Patients in the blind spot: How hidden biases affect healthcare

Carla Kaplan's boyfriend rushed her to the emergency room at Yale-New Haven Hospital after she accidentally sliced her hand open in the kitchen. She had an important hand, her boyfriend explained in the ER. She was an avid quilter. She was also a young professor in her late twenties at Yale University at the time.

The physician was about to stitch up the gash in her hand when a student volunteer called out, "Professor Kaplan! What are you doing here?"

With those words, the fate of her hand changed entirely. It created an impetus to do the best possible thing, explained her friend and then-colleague Mahzarin Banaji, PhD, as she recounted her friend's story to a full house at the annual Association of American Medical Colleges meeting in Chicago earlier this month. Dr. Banaji is now a professor of social ethics at Harvard University and recently co-authored a book called Blindspot: Hidden Biases of Good People. Her work examines how unconscious biases affect social behaviors.

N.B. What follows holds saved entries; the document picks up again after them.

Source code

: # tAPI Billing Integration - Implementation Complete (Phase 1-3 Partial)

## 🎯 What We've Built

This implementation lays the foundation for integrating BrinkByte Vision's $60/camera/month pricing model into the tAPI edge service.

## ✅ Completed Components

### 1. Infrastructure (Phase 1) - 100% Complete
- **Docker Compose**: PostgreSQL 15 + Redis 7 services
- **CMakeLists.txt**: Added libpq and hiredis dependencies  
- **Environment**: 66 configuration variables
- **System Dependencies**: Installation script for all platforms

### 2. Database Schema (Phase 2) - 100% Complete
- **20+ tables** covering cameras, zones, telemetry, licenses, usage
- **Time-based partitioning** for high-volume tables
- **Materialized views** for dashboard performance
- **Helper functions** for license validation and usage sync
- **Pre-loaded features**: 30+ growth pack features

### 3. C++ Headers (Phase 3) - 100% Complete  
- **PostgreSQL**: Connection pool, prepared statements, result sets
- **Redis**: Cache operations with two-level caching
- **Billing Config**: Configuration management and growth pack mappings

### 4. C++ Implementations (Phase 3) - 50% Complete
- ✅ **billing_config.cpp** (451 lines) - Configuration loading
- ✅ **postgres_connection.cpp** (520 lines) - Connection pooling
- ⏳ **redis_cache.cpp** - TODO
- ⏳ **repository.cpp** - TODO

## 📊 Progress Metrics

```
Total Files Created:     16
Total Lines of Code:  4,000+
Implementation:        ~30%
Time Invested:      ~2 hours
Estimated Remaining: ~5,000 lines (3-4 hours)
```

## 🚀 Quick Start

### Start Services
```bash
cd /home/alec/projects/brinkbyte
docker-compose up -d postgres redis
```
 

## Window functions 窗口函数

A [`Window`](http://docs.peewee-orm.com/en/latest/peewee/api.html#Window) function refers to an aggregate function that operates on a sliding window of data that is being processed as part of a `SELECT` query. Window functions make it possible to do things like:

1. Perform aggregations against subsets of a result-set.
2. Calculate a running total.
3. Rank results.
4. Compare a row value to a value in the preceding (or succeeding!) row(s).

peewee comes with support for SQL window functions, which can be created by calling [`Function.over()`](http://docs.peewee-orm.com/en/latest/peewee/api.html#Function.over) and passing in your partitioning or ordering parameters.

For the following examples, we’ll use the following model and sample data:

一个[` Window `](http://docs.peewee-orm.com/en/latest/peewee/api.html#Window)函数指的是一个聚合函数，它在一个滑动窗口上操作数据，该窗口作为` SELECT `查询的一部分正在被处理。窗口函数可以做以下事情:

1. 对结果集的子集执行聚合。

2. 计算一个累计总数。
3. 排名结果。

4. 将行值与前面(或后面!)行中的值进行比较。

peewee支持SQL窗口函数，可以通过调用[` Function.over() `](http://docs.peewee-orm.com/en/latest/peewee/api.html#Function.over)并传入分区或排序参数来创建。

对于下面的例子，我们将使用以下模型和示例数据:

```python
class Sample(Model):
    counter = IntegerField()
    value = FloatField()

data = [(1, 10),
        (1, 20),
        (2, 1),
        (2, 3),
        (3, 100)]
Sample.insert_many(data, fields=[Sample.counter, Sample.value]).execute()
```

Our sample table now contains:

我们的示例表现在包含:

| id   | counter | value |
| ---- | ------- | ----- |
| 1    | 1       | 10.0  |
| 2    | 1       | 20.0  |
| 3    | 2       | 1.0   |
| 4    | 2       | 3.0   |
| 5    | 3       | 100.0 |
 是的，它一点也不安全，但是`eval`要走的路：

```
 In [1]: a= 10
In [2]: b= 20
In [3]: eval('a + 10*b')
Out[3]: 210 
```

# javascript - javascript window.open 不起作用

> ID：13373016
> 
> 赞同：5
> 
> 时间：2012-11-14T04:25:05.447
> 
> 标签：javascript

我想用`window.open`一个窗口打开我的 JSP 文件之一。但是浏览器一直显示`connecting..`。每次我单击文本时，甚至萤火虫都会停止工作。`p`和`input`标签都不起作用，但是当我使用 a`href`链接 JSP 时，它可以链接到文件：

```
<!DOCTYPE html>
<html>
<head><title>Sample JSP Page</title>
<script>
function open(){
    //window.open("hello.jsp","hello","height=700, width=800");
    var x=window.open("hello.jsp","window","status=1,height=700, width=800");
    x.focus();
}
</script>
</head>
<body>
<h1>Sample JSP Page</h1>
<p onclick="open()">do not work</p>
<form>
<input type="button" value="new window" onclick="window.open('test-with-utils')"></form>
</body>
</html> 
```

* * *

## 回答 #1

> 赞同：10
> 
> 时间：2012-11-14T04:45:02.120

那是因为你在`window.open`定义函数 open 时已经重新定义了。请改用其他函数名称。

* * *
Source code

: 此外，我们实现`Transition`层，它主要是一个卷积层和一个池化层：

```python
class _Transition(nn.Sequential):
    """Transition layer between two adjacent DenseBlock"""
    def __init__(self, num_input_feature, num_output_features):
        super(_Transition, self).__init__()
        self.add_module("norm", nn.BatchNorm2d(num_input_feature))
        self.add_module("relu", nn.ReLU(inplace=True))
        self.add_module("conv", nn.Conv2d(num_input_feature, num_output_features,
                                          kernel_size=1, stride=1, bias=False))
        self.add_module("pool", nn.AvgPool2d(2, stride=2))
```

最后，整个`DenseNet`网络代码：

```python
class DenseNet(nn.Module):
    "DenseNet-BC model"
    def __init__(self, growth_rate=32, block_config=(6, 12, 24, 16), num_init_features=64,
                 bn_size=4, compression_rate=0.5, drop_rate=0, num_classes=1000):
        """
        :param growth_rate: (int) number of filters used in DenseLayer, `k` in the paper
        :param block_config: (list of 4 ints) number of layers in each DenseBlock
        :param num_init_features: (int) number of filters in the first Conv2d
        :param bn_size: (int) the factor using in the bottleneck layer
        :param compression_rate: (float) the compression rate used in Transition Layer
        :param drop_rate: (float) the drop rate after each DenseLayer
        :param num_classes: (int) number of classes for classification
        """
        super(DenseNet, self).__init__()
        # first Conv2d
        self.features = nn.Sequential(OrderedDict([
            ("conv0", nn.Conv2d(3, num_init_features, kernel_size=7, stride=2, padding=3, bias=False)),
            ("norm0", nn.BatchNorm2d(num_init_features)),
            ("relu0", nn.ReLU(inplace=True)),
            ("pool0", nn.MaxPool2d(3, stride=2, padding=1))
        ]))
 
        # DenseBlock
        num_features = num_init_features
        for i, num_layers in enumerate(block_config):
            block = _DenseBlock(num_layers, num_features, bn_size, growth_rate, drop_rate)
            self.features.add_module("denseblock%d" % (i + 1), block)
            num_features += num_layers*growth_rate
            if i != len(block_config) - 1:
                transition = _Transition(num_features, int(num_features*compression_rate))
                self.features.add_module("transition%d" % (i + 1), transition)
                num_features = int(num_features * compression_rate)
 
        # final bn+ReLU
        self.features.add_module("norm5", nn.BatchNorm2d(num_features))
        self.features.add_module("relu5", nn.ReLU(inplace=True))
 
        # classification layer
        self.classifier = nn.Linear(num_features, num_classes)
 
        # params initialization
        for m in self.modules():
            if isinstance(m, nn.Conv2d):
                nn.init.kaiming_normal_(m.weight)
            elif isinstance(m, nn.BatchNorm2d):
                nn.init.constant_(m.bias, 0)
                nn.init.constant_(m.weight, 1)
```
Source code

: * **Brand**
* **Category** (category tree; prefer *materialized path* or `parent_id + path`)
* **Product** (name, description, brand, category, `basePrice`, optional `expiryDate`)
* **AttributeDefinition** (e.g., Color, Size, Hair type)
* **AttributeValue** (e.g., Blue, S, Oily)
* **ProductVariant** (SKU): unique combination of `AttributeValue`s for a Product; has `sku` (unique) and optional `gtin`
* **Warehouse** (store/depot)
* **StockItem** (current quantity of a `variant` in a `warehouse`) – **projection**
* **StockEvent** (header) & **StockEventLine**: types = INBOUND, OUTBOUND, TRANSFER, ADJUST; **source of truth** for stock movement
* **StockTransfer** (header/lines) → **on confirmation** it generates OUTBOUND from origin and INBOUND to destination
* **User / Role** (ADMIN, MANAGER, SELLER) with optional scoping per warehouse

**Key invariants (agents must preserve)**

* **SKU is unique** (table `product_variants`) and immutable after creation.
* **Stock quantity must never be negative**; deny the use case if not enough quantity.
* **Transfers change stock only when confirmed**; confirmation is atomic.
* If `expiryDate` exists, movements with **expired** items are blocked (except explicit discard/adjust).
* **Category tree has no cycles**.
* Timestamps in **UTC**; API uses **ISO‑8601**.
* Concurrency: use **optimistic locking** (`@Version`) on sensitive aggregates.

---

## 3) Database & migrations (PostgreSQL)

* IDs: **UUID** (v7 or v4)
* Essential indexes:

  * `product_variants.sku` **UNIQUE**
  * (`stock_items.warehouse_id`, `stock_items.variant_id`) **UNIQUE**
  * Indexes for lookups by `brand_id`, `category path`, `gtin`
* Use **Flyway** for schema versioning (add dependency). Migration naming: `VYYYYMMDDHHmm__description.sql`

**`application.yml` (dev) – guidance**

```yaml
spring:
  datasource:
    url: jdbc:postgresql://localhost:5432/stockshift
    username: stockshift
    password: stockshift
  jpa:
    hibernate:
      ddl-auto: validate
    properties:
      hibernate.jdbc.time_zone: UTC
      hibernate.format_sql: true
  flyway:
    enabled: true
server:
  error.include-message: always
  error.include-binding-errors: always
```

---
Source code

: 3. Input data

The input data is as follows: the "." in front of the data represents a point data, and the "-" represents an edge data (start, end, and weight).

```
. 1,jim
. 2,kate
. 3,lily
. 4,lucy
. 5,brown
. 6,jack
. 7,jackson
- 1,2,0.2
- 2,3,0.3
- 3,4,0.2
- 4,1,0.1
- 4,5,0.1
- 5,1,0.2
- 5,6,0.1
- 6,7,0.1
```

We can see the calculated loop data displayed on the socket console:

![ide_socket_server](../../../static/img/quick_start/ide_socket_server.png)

"You do not harm people in your groups," Dr. Banaji said. "You help people in your groups a little more, and that is modern discrimination."

The emergency room physician seemed surprised and Dr. Kaplan was quickly taken to the surgery department. Her hand was operated on for four hours and she still doesn't have full feeling in it, according to Dr. Banaji.

When people think about others they perceive to be similar to them, they use a different part of their brain than they use when they think about people who they perceive to be different, Dr. Banaji said. "We have no clue we are doing it."

She pointed to the thousands of studies that tested individual biases. Across all affinity groups tested — gender, socioeconomic status, race — treatment is not equal, according to Dr. Banaji.

These hidden biases, called implicit social cognition, surface in the most unexpected ways. Take hurricane names for example. Female-named hurricanes statistically take more lives than male-named hurricanes. Yet storms are given male and female names alternately. Why does this occur?

We are not as scared of female-named hurricanes, so we do not take the proper precautions, Dr. Banaji explained. Hurricane Bruce will get more people to take action than a hurricane named Wilma. Once people know this, they can protect themselves, Dr. Banaji said.

Implicit social cognition can have significant implications in the world of medicine, as the story of Dr. Kaplan's hand proves. When admissions officers look at resumes, both male and female officers tend to choose male applicants over female applicants, according to Dr. Banaji. Talented doctors who have no intentional race bias are still able to associate white with good and black with bad in psychological tests, she said. The key is to bring hidden biases into consciousness in order to reduce adverse impact.

"Our job is not just to change our minds, but to make sure our minds do not change our behavior."